The General Assembly, in the enactment of the 1953 Fair Trade Act, made the following declaration of public policy: “The public interest and general well being of the State of Georgia will best be served by the maintenance of resale prices of trademarked, branded or named commodities which are in free and open competition with commodities of the same general class”; *296and this statement is supported with a recitation of the grounds of this conclusion. From public records, of which we can take judicial notice (see appendix to Schwegmann Bros. v. Calvert Distillers Corp., 341 U. S. 384, 71 Sup. Ct. 745, 95 L. ed. 1035); U. S. House of Representatives, Publication No. 1292 (1952), No. 1437 (1952)), these conclusions are fully warranted.

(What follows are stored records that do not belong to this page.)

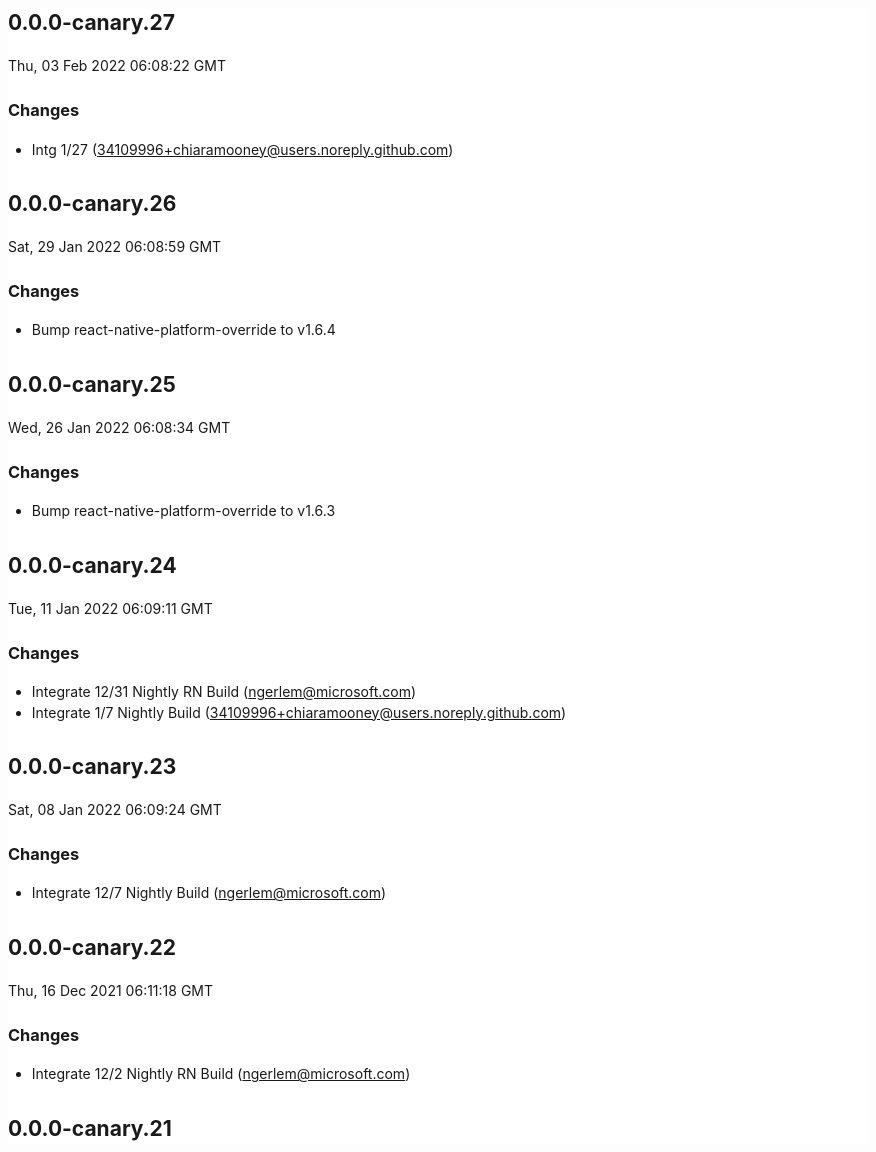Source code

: ## 0.0.0-canary.27

Thu, 03 Feb 2022 06:08:22 GMT

### Changes

- Intg 1/27 (34109996+chiaramooney@users.noreply.github.com)

## 0.0.0-canary.26

Sat, 29 Jan 2022 06:08:59 GMT

### Changes

- Bump react-native-platform-override to v1.6.4

## 0.0.0-canary.25

Wed, 26 Jan 2022 06:08:34 GMT

### Changes

- Bump react-native-platform-override to v1.6.3

## 0.0.0-canary.24

Tue, 11 Jan 2022 06:09:11 GMT

### Changes

- Integrate 12/31 Nightly RN Build (ngerlem@microsoft.com)
- Integrate 1/7 Nightly Build (34109996+chiaramooney@users.noreply.github.com)

## 0.0.0-canary.23

Sat, 08 Jan 2022 06:09:24 GMT

### Changes

- Integrate 12/7 Nightly Build (ngerlem@microsoft.com)

## 0.0.0-canary.22

Thu, 16 Dec 2021 06:11:18 GMT

### Changes

- Integrate 12/2 Nightly RN Build (ngerlem@microsoft.com)

## 0.0.0-canary.21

It is not for us to quesiton the wisdom or propriety of the legislature in creating a right of action in favor of a producer or distributor of a commodity bearing a trade-mark, name, or brand against one who knowingly sells such commodity at a price less than that fixed in a contract between the producer or distributor and the original purchaser. The defendant in the instant case being under no obligation to buy the commodity bearing a trade-mark, name or brand (he having acquired no right to sell the trademark, name or brand separate from the commodity), I cannot see how he can complain that his right to sell his own property, or to contract under the due-process clause of the Constitution, has been violated. His freedom to buy is unhampered. His freedom to sell is limited only by the requirement that he must not intentionally violate the contract rights of the owner of the Wade-mark, name, or brand.
The act being valid, the third count of the petition clearly alleges a case which, as against the general demurrers, entitles the plaintiff to the equitable relief sought.